For every line in the records below that holds "primitives", make a copy.

#### PROVIDED MATERIAL
== Segment start ==

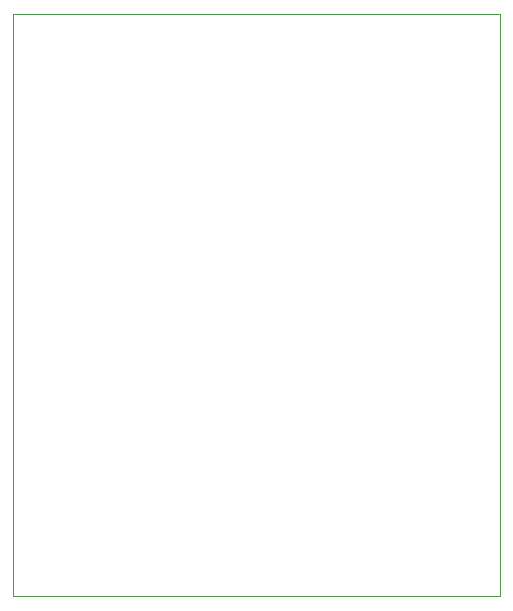
<source format=gbr>
%TF.GenerationSoftware,KiCad,Pcbnew,9.0.1*%
%TF.CreationDate,2025-10-18T13:29:13+03:00*%
%TF.ProjectId,transection-vga,7472616e-7365-4637-9469-6f6e2d766761,rev?*%
%TF.SameCoordinates,Original*%
%TF.FileFunction,Profile,NP*%
%FSLAX46Y46*%
G04 Gerber Fmt 4.6, Leading zero omitted, Abs format (unit mm)*
G04 Created by KiCad (PCBNEW 9.0.1) date 2025-10-18 13:29:13*
%MOMM*%
%LPD*%
G01*
G04 APERTURE LIST*
%TA.AperFunction,Profile*%
%ADD10C,0.050000*%
%TD*%
G04 APERTURE END LIST*
D10*
X115200000Y-72750000D02*
X156500000Y-72750000D01*
X156500000Y-122000000D01*
X115200000Y-122000000D01*
X115200000Y-72750000D01*
M02*

</source>
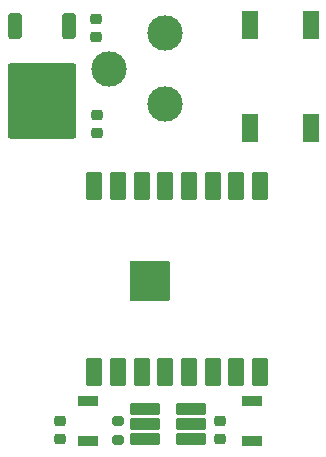
<source format=gbr>
%TF.GenerationSoftware,KiCad,Pcbnew,7.0.7*%
%TF.CreationDate,2024-03-20T19:05:46+01:00*%
%TF.ProjectId,DriverRGB_v2,44726976-6572-4524-9742-5f76322e6b69,v02*%
%TF.SameCoordinates,Original*%
%TF.FileFunction,Soldermask,Bot*%
%TF.FilePolarity,Negative*%
%FSLAX46Y46*%
G04 Gerber Fmt 4.6, Leading zero omitted, Abs format (unit mm)*
G04 Created by KiCad (PCBNEW 7.0.7) date 2024-03-20 19:05:46*
%MOMM*%
%LPD*%
G01*
G04 APERTURE LIST*
G04 Aperture macros list*
%AMRoundRect*
0 Rectangle with rounded corners*
0 $1 Rounding radius*
0 $2 $3 $4 $5 $6 $7 $8 $9 X,Y pos of 4 corners*
0 Add a 4 corners polygon primitive as box body*
4,1,4,$2,$3,$4,$5,$6,$7,$8,$9,$2,$3,0*
0 Add four circle primitives for the rounded corners*
1,1,$1+$1,$2,$3*
1,1,$1+$1,$4,$5*
1,1,$1+$1,$6,$7*
1,1,$1+$1,$8,$9*
0 Add four rect primitives between the rounded corners*
20,1,$1+$1,$2,$3,$4,$5,0*
20,1,$1+$1,$4,$5,$6,$7,0*
20,1,$1+$1,$6,$7,$8,$9,0*
20,1,$1+$1,$8,$9,$2,$3,0*%
G04 Aperture macros list end*
%ADD10C,3.000000*%
%ADD11R,1.700000X0.900000*%
%ADD12RoundRect,0.225000X0.250000X-0.225000X0.250000X0.225000X-0.250000X0.225000X-0.250000X-0.225000X0*%
%ADD13RoundRect,0.200000X-0.275000X0.200000X-0.275000X-0.200000X0.275000X-0.200000X0.275000X0.200000X0*%
%ADD14RoundRect,0.225000X-0.250000X0.225000X-0.250000X-0.225000X0.250000X-0.225000X0.250000X0.225000X0*%
%ADD15RoundRect,0.102000X-1.200000X0.380000X-1.200000X-0.380000X1.200000X-0.380000X1.200000X0.380000X0*%
%ADD16R,1.350000X2.350000*%
%ADD17RoundRect,0.102000X-0.550000X1.100000X-0.550000X-1.100000X0.550000X-1.100000X0.550000X1.100000X0*%
%ADD18RoundRect,0.102000X-1.600000X1.600000X-1.600000X-1.600000X1.600000X-1.600000X1.600000X1.600000X0*%
%ADD19RoundRect,0.250000X-0.350000X0.850000X-0.350000X-0.850000X0.350000X-0.850000X0.350000X0.850000X0*%
%ADD20RoundRect,0.249997X-2.650003X2.950003X-2.650003X-2.950003X2.650003X-2.950003X2.650003X2.950003X0*%
G04 APERTURE END LIST*
D10*
%TO.C,J1*%
X146667000Y-89639400D03*
X146667000Y-83639400D03*
X141967000Y-86639400D03*
%TD*%
D11*
%TO.C,S1*%
X140208000Y-114735400D03*
X140208000Y-118135400D03*
%TD*%
D12*
%TO.C,C4*%
X140970000Y-92113400D03*
X140970000Y-90563400D03*
%TD*%
D13*
%TO.C,R7*%
X142748000Y-116435400D03*
X142748000Y-118085400D03*
%TD*%
D14*
%TO.C,C1*%
X137795000Y-116471400D03*
X137795000Y-118021400D03*
%TD*%
D15*
%TO.C,J3*%
X144989000Y-115419400D03*
X148889000Y-115419400D03*
X144989000Y-116689400D03*
X148889000Y-116689400D03*
X144989000Y-117959400D03*
X148889000Y-117959400D03*
%TD*%
D16*
%TO.C,D1*%
X153914000Y-82924400D03*
X159014000Y-82924400D03*
X159014000Y-91624400D03*
X153914000Y-91624400D03*
%TD*%
D17*
%TO.C,U1*%
X140716000Y-96545400D03*
X142716000Y-96545400D03*
X144716000Y-96545400D03*
X146716000Y-96545400D03*
X148716000Y-96545400D03*
X150716000Y-96545400D03*
X152716000Y-96545400D03*
X154716000Y-96545400D03*
X154716000Y-112345400D03*
X152716000Y-112345400D03*
X150716000Y-112345400D03*
X148716000Y-112345400D03*
X146716000Y-112345400D03*
X144716000Y-112345400D03*
X142716000Y-112345400D03*
X140716000Y-112345400D03*
D18*
X145416000Y-104645400D03*
%TD*%
D19*
%TO.C,U3*%
X133997000Y-83030400D03*
D20*
X136277000Y-89330400D03*
D19*
X138557000Y-83030400D03*
%TD*%
D12*
%TO.C,C3*%
X140843000Y-83972400D03*
X140843000Y-82422400D03*
%TD*%
D11*
%TO.C,S2*%
X154051000Y-114735400D03*
X154051000Y-118135400D03*
%TD*%
D12*
%TO.C,C2*%
X151384000Y-118021400D03*
X151384000Y-116471400D03*
%TD*%
M02*

</source>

== Segment end ==

#### ANSWER TO THE PROBLEM
0 Add four circle primitives for the rounded corners*
0 Add four rect primitives between the rounded corners*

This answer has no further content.